While the world waits for Britney Spears' "Hold It Against Me" video, being doled out in one 5-second scrap at a time, feast your eyes on this re-edit of her ...Baby One More Time-era VHS, Time Out with Britney Spears. This was back when she was funky, cool, cool, cool, cool, cool and capable of delivering a modern anthem like "Email My Heart" ("Everybody's been doing emails!" is her rationale for the song's relatability). It's so amazing to me in this oppressive cards-to-the-chest climate of celebrity sound bites that they allowed a 17-year-old to just babble and babble at a camera with no concern of how inane she was coming off. Aw! I miss the old days. Also, be sure to stick around for her serenade a decidedly latent pre-teen with "Born To Make You Happy." Even though he's at least 10 years her senior, this kid fully aware of how icky that is. Precocious!

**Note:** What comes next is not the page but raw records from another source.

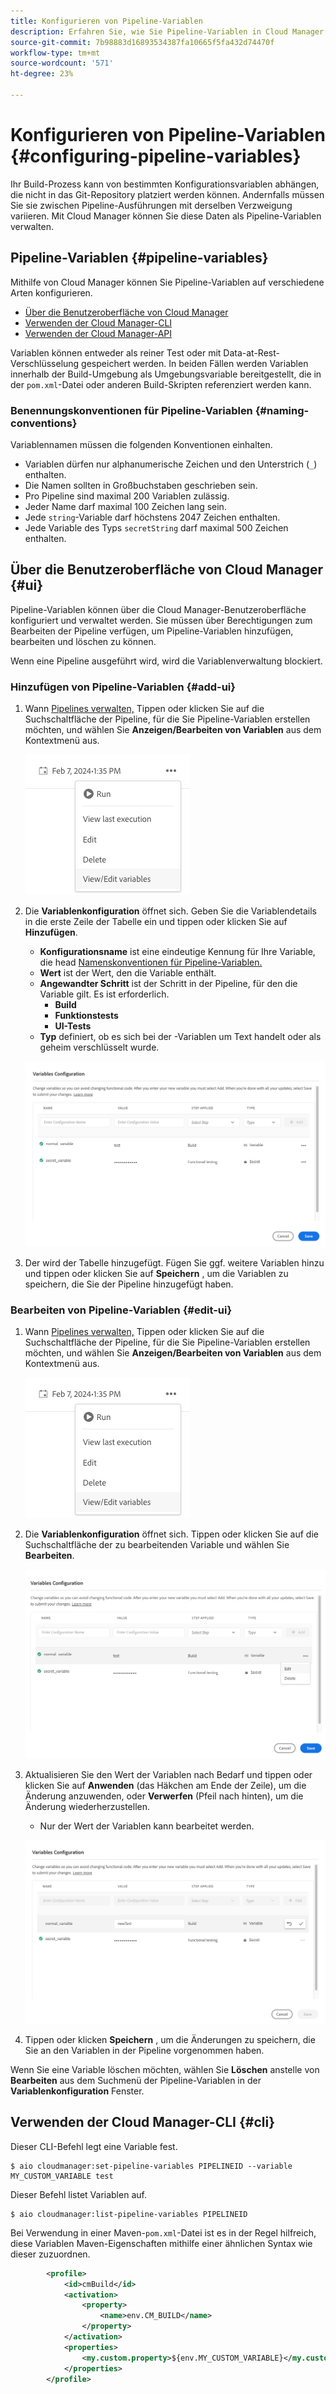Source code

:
 ```yaml
---
title: Konfigurieren von Pipeline-Variablen
description: Erfahren Sie, wie Sie Pipeline-Variablen in Cloud Manager verwenden können, um bestimmte Konfigurationsvariablen für Ihren Build zu verwalten.
source-git-commit: 7b98883d16893534387fa10665f5fa432d74470f
workflow-type: tm+mt
source-wordcount: '571'
ht-degree: 23%

---
```



# Konfigurieren von Pipeline-Variablen {#configuring-pipeline-variables}

Ihr Build-Prozess kann von bestimmten Konfigurationsvariablen abhängen, die nicht in das Git-Repository platziert werden können. Andernfalls müssen Sie sie zwischen Pipeline-Ausführungen mit derselben Verzweigung variieren. Mit Cloud Manager können Sie diese Daten als Pipeline-Variablen verwalten.

## Pipeline-Variablen {#pipeline-variables}

Mithilfe von Cloud Manager können Sie Pipeline-Variablen auf verschiedene Arten konfigurieren.

* [Über die Benutzeroberfläche von Cloud Manager](#ui)
* [Verwenden der Cloud Manager-CLI](#cli)
* [Verwenden der Cloud Manager-API](https://developer.adobe.com/experience-cloud/cloud-manager/reference/api/#tag/Variables/operation/getPipelineVariables)

Variablen können entweder als reiner Test oder mit Data-at-Rest-Verschlüsselung gespeichert werden. In beiden Fällen werden Variablen innerhalb der Build-Umgebung als Umgebungsvariable bereitgestellt, die in der `pom.xml`-Datei oder anderen Build-Skripten referenziert werden kann.

### Benennungskonventionen für Pipeline-Variablen {#naming-conventions}

Variablennamen müssen die folgenden Konventionen einhalten.

* Variablen dürfen nur alphanumerische Zeichen und den Unterstrich (`_`) enthalten.
* Die Namen sollten in Großbuchstaben geschrieben sein.
* Pro Pipeline sind maximal 200 Variablen zulässig.
* Jeder Name darf maximal 100 Zeichen lang sein.
* Jede `string`-Variable darf höchstens 2047 Zeichen enthalten.
* Jede Variable des Typs `secretString` darf maximal 500 Zeichen enthalten.

## Über die Benutzeroberfläche von Cloud Manager {#ui}

Pipeline-Variablen können über die Cloud Manager-Benutzeroberfläche konfiguriert und verwaltet werden. Sie müssen über Berechtigungen zum Bearbeiten der Pipeline verfügen, um Pipeline-Variablen hinzufügen, bearbeiten und löschen zu können.

Wenn eine Pipeline ausgeführt wird, wird die Variablenverwaltung blockiert.

### Hinzufügen von Pipeline-Variablen {#add-ui}

1. Wann [Pipelines verwalten,](/help/implementing/cloud-manager/configuring-pipelines/managing-pipelines.md) Tippen oder klicken Sie auf die Suchschaltfläche der Pipeline, für die Sie Pipeline-Variablen erstellen möchten, und wählen Sie **Anzeigen/Bearbeiten von Variablen** aus dem Kontextmenü aus.

   ![Anzeigen/Bearbeiten von Pipeline-Variablen](/help/implementing/cloud-manager/assets/pipeline-variables-view-edit.png)

1. Die **Variablenkonfiguration** öffnet sich. Geben Sie die Variablendetails in die erste Zeile der Tabelle ein und tippen oder klicken Sie auf **Hinzufügen**.

   * **Konfigurationsname** ist eine eindeutige Kennung für Ihre Variable, die head [Namenskonventionen für Pipeline-Variablen.](#naming-conventions)
   * **Wert** ist der Wert, den die Variable enthält.
   * **Angewandter Schritt** ist der Schritt in der Pipeline, für den die Variable gilt. Es ist erforderlich.
      * **Build**
      * **Funktionstests**
      * **UI-Tests**
   * **Typ** definiert, ob es sich bei der -Variablen um Text handelt oder als geheim verschlüsselt wurde.

   ![Variable hinzufügen](/help/implementing/cloud-manager/assets/pipeline-variables-add-variable.png)

1. Der wird der Tabelle hinzugefügt. Fügen Sie ggf. weitere Variablen hinzu und tippen oder klicken Sie auf **Speichern** , um die Variablen zu speichern, die Sie der Pipeline hinzugefügt haben.

### Bearbeiten von Pipeline-Variablen {#edit-ui}

1. Wann [Pipelines verwalten,](/help/implementing/cloud-manager/configuring-pipelines/managing-pipelines.md) Tippen oder klicken Sie auf die Suchschaltfläche der Pipeline, für die Sie Pipeline-Variablen erstellen möchten, und wählen Sie **Anzeigen/Bearbeiten von Variablen** aus dem Kontextmenü aus.

   ![Anzeigen/Bearbeiten von Pipeline-Variablen](/help/implementing/cloud-manager/assets/pipeline-variables-view-edit.png)

1. Die **Variablenkonfiguration** öffnet sich. Tippen oder klicken Sie auf die Suchschaltfläche der zu bearbeitenden Variable und wählen Sie **Bearbeiten**.

   ![Variable bearbeiten](/help/implementing/cloud-manager/assets/pipeline-variables-edit.png)

1. Aktualisieren Sie den Wert der Variablen nach Bedarf und tippen oder klicken Sie auf **Anwenden** (das Häkchen am Ende der Zeile), um die Änderung anzuwenden, oder **Verwerfen** (Pfeil nach hinten), um die Änderung wiederherzustellen.

   * Nur der Wert der Variablen kann bearbeitet werden.

   ![Variable bearbeiten](/help/implementing/cloud-manager/assets/pipeline-variables-edit-save.png)

1. Tippen oder klicken **Speichern** , um die Änderungen zu speichern, die Sie an den Variablen in der Pipeline vorgenommen haben.

Wenn Sie eine Variable löschen möchten, wählen Sie **Löschen** anstelle von **Bearbeiten** aus dem Suchmenü der Pipeline-Variablen in der **Variablenkonfiguration** Fenster.

## Verwenden der Cloud Manager-CLI {#cli}

Dieser CLI-Befehl legt eine Variable fest.

```shell
$ aio cloudmanager:set-pipeline-variables PIPELINEID --variable MY_CUSTOM_VARIABLE test
```

Dieser Befehl listet Variablen auf.

```shell
$ aio cloudmanager:list-pipeline-variables PIPELINEID
```

Bei Verwendung in einer Maven-`pom.xml`-Datei ist es in der Regel hilfreich, diese Variablen Maven-Eigenschaften mithilfe einer ähnlichen Syntax wie dieser zuzuordnen.

```xml
        <profile>
            <id>cmBuild</id>
            <activation>
                <property>
                    <name>env.CM_BUILD</name>
                </property>
            </activation>
            <properties>
                <my.custom.property>${env.MY_CUSTOM_VARIABLE}</my.custom.property> 
            </properties>
        </profile>
```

I don't suspect that anyone besides Tracie (who told me about this) could possibly share my excitement for the fact that the entire 30-second Chow Daddy PSA has at long last been uploaded to YouTube. Lord, have I waited for this day! I don't remember being this excited about the reissuing of a piece of media since Beyond the Valley of the Dolls came out on DVD. For years, Tracie and I have obsessed about 10 seconds of footage of this Boston-area, mid-80's school lunch advocate who was like a cross between the "Thriller" werewolf and Teen Wolf -- who owed much to "Thriller" himself! So basically, this is 3/4 "Thriller," 1/4 guttural recitation of foods that aren't even special (spaghetti? burgers?!?) with a smear of "Billie Jean"'s DNA and shavings of Zoobliee Zoo and Cats. I think it says a lot about the magic of Chow Daddy that I didn't even witness him as a kid and am in love with him, as though I were. If nostalgia is a narcotic, retroactive nostalgia is a straight up hit of crack.
But now, a new world has opened up! It's a world where actual human beings try to ply kids with not just acrylic face fuzz, but the notion that candy and gum are no fun and the suggestion that pretending to dislike spaghetti is a thing ("I relate to that!" -- No one, not even those severely bigoted against Italians). I don't know, I'm just so, so happy about this. I feel like starting a "FUCK YEAH, CHOW DADDY" Tumblr just to express my jubilance, except I couldn't get very far with just 30 seconds of material. I mean, there's a lot, but not enough for something as prestigious as a niche Tumblr.